▶ [Data provided]:
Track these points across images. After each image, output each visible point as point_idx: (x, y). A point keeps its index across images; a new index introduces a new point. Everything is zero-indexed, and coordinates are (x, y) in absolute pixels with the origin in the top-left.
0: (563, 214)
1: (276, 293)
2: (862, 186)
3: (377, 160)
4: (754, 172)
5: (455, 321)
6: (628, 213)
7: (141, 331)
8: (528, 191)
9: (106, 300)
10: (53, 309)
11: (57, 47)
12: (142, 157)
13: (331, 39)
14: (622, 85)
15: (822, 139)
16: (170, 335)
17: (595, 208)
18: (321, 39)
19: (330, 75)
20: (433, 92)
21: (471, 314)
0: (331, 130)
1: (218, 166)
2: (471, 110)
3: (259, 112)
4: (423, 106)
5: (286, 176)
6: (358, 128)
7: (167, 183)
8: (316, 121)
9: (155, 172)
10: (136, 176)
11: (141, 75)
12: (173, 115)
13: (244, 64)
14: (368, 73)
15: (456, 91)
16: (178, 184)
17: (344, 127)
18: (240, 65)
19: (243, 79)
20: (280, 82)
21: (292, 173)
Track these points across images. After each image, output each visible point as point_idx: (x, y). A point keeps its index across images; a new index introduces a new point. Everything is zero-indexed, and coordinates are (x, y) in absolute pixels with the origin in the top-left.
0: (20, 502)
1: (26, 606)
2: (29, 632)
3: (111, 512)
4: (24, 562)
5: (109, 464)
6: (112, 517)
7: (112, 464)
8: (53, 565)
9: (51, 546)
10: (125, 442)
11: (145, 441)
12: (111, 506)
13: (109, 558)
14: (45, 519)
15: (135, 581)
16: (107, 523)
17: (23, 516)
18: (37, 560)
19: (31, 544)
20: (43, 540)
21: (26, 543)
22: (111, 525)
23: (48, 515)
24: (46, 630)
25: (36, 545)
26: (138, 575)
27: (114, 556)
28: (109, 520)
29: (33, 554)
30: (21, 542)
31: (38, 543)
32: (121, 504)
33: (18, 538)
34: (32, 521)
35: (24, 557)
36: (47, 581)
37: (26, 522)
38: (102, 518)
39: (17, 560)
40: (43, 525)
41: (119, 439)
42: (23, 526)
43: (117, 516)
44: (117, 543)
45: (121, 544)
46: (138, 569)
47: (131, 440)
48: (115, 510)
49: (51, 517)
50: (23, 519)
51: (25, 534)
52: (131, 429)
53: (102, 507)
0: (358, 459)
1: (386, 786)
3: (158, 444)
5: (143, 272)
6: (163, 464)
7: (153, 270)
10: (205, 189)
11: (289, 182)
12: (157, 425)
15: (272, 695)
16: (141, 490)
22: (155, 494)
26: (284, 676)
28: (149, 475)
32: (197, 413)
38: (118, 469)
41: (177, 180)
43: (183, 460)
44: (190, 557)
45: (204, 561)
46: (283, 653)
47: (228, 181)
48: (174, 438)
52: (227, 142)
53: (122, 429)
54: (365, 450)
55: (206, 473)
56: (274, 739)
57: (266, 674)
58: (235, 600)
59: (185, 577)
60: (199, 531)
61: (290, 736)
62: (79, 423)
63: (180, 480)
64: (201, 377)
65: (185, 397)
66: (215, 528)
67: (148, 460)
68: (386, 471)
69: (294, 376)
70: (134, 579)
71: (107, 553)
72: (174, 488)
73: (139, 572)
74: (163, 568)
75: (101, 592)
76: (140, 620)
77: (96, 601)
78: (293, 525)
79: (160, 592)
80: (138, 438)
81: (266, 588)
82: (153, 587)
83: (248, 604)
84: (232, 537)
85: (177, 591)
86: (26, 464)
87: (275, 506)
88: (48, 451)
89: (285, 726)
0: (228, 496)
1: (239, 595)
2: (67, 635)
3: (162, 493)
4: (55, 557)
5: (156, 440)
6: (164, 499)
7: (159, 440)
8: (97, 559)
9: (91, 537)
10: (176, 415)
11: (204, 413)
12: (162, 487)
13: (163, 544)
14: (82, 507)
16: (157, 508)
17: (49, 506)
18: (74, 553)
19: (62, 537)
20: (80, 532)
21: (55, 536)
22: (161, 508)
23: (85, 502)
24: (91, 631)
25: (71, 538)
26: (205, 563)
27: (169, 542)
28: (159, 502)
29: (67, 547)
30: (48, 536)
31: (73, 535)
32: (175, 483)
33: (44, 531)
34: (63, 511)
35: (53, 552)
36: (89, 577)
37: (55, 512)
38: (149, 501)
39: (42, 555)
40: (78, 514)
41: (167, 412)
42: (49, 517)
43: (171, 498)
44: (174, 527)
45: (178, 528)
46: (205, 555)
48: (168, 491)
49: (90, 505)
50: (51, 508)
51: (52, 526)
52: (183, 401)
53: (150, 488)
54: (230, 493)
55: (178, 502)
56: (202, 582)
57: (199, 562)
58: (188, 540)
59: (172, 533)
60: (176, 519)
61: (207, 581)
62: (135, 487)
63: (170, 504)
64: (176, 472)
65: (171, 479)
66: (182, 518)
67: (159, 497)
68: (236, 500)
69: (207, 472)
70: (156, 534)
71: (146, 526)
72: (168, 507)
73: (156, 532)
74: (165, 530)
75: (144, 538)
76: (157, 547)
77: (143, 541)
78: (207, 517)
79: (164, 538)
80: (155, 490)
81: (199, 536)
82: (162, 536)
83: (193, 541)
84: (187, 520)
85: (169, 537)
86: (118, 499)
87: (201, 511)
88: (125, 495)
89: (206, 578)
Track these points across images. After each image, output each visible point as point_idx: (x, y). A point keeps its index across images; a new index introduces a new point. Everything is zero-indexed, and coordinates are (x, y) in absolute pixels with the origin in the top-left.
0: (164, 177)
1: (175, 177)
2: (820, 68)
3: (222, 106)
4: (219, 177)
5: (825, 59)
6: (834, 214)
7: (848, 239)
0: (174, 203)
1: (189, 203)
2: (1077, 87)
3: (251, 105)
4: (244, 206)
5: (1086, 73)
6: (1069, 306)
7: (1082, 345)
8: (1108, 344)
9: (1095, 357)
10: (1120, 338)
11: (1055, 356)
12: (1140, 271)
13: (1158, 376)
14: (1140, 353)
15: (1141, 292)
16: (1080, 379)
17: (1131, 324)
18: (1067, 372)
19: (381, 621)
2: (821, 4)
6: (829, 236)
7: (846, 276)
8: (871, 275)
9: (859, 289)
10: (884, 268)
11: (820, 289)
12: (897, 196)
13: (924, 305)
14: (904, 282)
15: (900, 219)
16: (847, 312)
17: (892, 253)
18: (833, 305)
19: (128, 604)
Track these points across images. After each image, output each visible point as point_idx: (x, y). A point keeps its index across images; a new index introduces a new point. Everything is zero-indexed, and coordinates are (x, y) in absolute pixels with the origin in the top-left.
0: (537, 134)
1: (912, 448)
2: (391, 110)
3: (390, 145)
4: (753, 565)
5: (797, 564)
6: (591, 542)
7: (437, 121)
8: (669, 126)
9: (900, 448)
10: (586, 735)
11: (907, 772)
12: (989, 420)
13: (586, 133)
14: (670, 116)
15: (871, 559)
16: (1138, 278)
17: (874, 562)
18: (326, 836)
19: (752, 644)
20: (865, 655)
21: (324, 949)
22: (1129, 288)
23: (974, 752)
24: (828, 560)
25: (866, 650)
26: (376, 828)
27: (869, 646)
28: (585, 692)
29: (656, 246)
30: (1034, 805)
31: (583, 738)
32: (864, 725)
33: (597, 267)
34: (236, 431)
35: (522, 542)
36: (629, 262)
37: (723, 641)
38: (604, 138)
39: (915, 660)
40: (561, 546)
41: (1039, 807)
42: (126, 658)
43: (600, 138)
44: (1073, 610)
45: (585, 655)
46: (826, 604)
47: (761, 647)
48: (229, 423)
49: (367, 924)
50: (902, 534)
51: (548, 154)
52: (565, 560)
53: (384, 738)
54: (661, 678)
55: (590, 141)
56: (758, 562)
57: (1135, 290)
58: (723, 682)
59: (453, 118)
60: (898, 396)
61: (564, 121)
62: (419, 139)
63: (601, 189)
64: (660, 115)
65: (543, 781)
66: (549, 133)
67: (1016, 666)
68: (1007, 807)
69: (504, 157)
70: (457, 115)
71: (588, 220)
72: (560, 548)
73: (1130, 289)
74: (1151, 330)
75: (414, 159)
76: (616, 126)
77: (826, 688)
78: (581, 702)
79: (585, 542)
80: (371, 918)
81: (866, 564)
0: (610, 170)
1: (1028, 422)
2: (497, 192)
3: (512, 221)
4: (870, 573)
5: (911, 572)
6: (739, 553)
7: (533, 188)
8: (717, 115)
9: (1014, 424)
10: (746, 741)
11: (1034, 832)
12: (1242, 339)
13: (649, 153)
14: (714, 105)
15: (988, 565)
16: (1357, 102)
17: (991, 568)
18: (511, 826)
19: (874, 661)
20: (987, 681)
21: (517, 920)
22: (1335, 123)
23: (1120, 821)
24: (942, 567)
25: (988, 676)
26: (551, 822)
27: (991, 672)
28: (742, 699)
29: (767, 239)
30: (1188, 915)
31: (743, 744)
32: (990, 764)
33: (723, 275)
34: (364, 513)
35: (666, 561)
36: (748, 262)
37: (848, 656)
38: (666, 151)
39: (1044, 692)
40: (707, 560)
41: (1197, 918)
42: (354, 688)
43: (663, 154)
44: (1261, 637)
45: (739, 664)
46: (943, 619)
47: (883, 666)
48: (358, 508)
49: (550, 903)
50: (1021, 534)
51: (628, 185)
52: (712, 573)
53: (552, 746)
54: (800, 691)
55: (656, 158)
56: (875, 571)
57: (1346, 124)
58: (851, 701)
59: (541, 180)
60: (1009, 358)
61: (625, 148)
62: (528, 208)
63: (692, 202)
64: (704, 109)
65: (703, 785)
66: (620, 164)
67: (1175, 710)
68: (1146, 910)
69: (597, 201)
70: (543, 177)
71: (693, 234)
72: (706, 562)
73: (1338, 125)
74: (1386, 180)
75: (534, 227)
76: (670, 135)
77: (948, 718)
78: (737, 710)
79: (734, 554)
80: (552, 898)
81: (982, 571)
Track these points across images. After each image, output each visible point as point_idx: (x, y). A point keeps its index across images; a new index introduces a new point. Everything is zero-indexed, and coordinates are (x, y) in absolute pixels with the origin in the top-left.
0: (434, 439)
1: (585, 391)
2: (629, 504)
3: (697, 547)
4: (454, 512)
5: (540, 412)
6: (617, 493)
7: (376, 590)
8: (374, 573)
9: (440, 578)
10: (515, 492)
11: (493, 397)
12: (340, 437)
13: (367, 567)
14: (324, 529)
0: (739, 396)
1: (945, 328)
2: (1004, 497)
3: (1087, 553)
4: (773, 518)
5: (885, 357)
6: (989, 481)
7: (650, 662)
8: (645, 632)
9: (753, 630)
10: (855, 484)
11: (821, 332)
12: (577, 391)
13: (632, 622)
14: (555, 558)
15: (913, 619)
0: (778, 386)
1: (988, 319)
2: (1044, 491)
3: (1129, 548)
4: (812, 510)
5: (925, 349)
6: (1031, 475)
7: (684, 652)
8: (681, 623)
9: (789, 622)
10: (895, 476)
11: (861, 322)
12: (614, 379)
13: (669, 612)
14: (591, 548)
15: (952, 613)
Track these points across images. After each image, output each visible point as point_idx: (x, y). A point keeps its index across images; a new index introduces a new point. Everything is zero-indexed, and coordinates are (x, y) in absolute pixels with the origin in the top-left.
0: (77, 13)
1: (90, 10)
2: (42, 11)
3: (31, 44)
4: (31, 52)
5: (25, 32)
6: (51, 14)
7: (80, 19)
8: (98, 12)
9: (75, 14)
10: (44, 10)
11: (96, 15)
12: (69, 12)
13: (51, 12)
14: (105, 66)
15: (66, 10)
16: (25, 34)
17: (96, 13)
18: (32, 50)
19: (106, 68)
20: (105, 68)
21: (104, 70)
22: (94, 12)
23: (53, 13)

▶ [Work item]: Output exactly one stretch of the listing: from the line containing "59: (453, 118)" through the line containing "80: (371, 918)", both end lines included.

▶ [Task result]:
59: (453, 118)
60: (898, 396)
61: (564, 121)
62: (419, 139)
63: (601, 189)
64: (660, 115)
65: (543, 781)
66: (549, 133)
67: (1016, 666)
68: (1007, 807)
69: (504, 157)
70: (457, 115)
71: (588, 220)
72: (560, 548)
73: (1130, 289)
74: (1151, 330)
75: (414, 159)
76: (616, 126)
77: (826, 688)
78: (581, 702)
79: (585, 542)
80: (371, 918)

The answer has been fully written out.